The task -
Nothing but the records, repeated exactly, should form the response.
---------- Exercise material ----------
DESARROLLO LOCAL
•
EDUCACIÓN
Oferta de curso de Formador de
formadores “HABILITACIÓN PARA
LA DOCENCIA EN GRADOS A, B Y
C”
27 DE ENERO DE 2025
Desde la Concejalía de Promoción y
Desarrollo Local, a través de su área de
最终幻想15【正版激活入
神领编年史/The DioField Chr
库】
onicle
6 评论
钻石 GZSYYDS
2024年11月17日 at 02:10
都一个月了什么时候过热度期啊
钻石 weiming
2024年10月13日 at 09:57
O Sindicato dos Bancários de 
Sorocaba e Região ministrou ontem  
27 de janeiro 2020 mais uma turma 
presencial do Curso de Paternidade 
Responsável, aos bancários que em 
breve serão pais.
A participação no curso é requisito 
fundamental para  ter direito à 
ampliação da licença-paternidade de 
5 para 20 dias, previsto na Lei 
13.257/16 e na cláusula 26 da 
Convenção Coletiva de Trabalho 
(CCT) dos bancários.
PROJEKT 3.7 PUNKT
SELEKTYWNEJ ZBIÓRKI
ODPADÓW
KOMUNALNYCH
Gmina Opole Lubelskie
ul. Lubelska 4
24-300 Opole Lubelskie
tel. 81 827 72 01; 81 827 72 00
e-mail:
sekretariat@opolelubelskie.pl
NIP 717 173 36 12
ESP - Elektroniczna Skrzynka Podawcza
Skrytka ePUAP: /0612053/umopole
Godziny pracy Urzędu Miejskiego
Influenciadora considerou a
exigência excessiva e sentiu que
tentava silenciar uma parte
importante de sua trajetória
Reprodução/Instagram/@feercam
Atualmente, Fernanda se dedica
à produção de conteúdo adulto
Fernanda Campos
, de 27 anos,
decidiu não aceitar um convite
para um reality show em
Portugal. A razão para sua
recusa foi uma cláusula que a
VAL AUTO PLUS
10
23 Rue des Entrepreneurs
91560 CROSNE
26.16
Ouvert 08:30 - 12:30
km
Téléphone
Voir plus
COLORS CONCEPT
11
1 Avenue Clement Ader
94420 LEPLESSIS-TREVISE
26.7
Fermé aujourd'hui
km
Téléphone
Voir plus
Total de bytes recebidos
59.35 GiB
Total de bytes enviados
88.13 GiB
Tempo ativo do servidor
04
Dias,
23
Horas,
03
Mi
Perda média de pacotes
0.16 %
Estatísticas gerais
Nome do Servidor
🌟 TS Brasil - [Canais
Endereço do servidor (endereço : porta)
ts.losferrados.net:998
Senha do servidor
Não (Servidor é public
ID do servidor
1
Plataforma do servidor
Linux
----------
Completed exercise -
DESARROLLO LOCAL
•
EDUCACIÓN
Oferta de curso de Formador de
formadores “HABILITACIÓN PARA
LA DOCENCIA EN GRADOS A, B Y
C”
27 DE ENERO DE 2025
Desde la Concejalía de Promoción y
Desarrollo Local, a través de su área de
最终幻想15【正版激活入
神领编年史/The DioField Chr
库】
onicle
6 评论
钻石 GZSYYDS
2024年11月17日 at 02:10
都一个月了什么时候过热度期啊
钻石 weiming
2024年10月13日 at 09:57
O Sindicato dos Bancários de 
Sorocaba e Região ministrou ontem  
27 de janeiro 2020 mais uma turma 
presencial do Curso de Paternidade 
Responsável, aos bancários que em 
breve serão pais.
A participação no curso é requisito 
fundamental para  ter direito à 
ampliação da licença-paternidade de 
5 para 20 dias, previsto na Lei 
13.257/16 e na cláusula 26 da 
Convenção Coletiva de Trabalho 
(CCT) dos bancários.
PROJEKT 3.7 PUNKT
SELEKTYWNEJ ZBIÓRKI
ODPADÓW
KOMUNALNYCH
Gmina Opole Lubelskie
ul. Lubelska 4
24-300 Opole Lubelskie
tel. 81 827 72 01; 81 827 72 00
e-mail:
sekretariat@opolelubelskie.pl
NIP 717 173 36 12
ESP - Elektroniczna Skrzynka Podawcza
Skrytka ePUAP: /0612053/umopole
Godziny pracy Urzędu Miejskiego
Influenciadora considerou a
exigência excessiva e sentiu que
tentava silenciar uma parte
importante de sua trajetória
Reprodução/Instagram/@feercam
Atualmente, Fernanda se dedica
à produção de conteúdo adulto
Fernanda Campos
, de 27 anos,
decidiu não aceitar um convite
para um reality show em
Portugal. A razão para sua
recusa foi uma cláusula que a
VAL AUTO PLUS
10
23 Rue des Entrepreneurs
91560 CROSNE
26.16
Ouvert 08:30 - 12:30
km
Téléphone
Voir plus
COLORS CONCEPT
11
1 Avenue Clement Ader
94420 LEPLESSIS-TREVISE
26.7
Fermé aujourd'hui
km
Téléphone
Voir plus
Total de bytes recebidos
59.35 GiB
Total de bytes enviados
88.13 GiB
Tempo ativo do servidor
04
Dias,
23
Horas,
03
Mi
Perda média de pacotes
0.16 %
Estatísticas gerais
Nome do Servidor
🌟 TS Brasil - [Canais
Endereço do servidor (endereço : porta)
ts.losferrados.net:998
Senha do servidor
Não (Servidor é public
ID do servidor
1
Plataforma do servidor
Linux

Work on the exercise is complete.